* **WHAT YOU HAVE TO DO**
Show every line of the records that contains the word "annan", copied in full. Case counts.

BEGIN EXTRACTED MATERIAL

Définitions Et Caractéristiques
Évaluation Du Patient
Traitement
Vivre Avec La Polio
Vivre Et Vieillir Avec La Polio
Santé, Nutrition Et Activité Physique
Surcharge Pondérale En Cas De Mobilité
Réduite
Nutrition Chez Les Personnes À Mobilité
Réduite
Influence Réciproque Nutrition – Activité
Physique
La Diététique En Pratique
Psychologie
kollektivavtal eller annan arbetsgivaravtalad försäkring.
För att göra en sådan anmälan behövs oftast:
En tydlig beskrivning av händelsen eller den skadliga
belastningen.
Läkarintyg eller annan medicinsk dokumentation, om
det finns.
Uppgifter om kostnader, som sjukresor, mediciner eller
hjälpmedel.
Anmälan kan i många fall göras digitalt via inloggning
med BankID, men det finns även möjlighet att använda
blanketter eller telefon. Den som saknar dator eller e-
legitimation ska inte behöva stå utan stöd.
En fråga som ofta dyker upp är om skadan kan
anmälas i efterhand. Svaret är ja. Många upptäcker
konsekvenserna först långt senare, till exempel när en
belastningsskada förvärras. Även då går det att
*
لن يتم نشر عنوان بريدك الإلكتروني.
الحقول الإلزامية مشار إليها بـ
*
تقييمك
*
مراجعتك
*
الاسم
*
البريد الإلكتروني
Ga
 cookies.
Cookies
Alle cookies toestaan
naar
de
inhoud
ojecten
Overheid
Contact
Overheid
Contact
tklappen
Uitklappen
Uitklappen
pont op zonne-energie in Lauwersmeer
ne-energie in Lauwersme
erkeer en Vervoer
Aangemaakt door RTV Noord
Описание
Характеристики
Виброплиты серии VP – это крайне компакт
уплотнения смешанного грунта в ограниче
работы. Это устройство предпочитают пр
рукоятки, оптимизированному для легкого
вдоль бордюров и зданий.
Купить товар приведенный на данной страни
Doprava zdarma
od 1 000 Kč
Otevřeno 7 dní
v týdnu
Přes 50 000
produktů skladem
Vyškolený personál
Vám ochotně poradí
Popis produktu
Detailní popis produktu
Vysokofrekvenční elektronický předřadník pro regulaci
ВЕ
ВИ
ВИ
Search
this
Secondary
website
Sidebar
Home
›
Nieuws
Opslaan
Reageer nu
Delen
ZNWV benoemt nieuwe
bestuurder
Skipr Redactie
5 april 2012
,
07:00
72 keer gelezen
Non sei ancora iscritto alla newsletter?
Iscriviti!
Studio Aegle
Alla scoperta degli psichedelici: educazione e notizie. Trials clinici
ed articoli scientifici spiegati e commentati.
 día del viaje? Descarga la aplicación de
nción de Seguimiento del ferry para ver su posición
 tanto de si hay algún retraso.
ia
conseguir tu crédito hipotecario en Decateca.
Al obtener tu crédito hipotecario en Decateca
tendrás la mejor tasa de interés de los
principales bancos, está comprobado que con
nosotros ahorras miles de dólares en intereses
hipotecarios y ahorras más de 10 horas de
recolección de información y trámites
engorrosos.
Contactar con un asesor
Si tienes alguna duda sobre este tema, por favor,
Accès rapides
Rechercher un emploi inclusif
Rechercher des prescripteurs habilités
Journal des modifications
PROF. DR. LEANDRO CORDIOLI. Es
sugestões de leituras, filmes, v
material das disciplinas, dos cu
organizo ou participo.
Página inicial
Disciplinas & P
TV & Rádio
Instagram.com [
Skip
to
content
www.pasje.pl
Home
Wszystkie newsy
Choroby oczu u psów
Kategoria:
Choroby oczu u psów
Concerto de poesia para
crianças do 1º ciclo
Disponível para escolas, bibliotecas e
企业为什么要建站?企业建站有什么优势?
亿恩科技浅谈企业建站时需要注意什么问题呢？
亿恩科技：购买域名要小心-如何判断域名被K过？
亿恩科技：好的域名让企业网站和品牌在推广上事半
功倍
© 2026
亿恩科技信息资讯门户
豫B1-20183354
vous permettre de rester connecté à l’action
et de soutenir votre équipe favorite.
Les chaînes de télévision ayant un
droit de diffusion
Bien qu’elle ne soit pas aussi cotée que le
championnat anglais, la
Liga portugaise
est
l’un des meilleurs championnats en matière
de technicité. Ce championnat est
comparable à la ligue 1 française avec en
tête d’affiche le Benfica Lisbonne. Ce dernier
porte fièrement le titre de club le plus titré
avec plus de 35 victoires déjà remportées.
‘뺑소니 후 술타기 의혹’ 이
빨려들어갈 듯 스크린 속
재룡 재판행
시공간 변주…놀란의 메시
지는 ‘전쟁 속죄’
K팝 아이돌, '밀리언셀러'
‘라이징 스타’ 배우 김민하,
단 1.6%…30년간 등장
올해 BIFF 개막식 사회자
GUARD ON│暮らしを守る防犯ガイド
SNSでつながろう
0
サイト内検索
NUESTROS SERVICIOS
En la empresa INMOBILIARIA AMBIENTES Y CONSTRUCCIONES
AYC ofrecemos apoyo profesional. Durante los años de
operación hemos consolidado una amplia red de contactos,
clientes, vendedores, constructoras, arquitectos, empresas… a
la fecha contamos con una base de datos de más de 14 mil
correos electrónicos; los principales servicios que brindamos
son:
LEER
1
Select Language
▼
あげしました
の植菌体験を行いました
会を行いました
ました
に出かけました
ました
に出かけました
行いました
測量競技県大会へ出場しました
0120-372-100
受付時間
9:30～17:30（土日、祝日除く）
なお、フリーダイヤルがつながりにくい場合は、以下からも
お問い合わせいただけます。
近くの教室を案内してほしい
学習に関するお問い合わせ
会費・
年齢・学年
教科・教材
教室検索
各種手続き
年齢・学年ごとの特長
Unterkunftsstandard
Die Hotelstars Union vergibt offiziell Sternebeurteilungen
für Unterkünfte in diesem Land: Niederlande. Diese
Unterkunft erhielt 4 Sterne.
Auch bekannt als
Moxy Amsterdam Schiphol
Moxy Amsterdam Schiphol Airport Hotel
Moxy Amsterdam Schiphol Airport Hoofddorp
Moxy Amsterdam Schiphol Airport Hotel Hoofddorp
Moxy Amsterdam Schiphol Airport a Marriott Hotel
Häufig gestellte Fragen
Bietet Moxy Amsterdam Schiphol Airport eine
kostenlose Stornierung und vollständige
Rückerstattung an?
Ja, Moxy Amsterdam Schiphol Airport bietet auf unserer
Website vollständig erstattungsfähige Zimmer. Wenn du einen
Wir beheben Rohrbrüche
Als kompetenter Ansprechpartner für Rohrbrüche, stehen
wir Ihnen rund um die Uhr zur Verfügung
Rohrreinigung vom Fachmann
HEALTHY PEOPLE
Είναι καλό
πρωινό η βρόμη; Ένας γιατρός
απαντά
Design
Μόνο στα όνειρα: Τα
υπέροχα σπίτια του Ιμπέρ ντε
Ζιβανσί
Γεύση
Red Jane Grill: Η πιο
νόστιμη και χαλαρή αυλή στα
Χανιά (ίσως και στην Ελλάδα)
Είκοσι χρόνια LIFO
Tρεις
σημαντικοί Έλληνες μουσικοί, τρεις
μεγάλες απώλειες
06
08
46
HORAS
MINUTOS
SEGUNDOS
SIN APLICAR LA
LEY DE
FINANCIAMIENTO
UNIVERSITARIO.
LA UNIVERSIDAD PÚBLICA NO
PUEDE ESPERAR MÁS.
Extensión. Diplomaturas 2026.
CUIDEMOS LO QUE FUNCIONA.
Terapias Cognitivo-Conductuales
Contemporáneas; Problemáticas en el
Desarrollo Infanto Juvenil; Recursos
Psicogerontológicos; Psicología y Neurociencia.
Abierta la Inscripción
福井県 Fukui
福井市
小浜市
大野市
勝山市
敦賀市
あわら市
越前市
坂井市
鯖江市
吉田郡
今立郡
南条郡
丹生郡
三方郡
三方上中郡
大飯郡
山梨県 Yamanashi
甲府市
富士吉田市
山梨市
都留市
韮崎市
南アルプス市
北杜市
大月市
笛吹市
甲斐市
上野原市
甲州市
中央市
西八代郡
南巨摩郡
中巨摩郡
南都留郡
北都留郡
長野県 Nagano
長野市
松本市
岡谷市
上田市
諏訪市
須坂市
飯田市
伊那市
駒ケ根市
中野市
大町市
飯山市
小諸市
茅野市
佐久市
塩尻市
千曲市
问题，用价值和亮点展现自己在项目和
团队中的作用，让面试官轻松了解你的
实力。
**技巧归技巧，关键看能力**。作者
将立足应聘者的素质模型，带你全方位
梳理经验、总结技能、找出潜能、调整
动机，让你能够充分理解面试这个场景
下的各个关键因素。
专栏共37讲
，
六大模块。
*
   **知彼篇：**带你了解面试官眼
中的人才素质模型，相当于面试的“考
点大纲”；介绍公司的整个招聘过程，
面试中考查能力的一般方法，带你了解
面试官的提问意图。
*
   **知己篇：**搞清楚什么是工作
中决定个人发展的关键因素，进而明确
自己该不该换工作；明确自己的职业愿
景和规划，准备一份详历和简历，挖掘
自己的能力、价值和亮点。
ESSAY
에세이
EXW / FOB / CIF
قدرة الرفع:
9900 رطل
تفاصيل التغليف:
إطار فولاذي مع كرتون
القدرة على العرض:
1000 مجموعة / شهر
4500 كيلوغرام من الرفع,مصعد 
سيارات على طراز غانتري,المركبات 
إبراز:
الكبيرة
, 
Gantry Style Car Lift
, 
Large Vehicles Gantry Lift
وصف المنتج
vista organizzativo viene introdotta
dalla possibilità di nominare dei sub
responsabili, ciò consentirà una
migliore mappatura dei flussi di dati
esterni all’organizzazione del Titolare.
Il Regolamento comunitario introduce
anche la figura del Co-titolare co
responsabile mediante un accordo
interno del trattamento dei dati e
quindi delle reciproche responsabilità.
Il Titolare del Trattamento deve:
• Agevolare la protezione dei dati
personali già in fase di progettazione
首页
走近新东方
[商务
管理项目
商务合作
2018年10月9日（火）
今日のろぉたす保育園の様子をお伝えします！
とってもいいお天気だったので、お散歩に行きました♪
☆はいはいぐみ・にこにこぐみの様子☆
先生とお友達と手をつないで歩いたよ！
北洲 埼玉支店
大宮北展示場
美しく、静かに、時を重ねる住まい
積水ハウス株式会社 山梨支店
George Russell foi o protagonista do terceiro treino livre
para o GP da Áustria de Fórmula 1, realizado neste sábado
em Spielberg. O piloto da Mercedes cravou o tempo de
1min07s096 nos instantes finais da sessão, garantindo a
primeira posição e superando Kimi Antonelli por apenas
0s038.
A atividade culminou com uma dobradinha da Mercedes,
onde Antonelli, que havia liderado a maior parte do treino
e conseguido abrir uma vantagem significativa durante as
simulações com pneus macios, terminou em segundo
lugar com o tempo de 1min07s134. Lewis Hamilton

END EXTRACTED MATERIAL

* **WRITTEN ANSWER**
kollektivavtal eller annan arbetsgivaravtalad försäkring.
Läkarintyg eller annan medicinsk dokumentation, om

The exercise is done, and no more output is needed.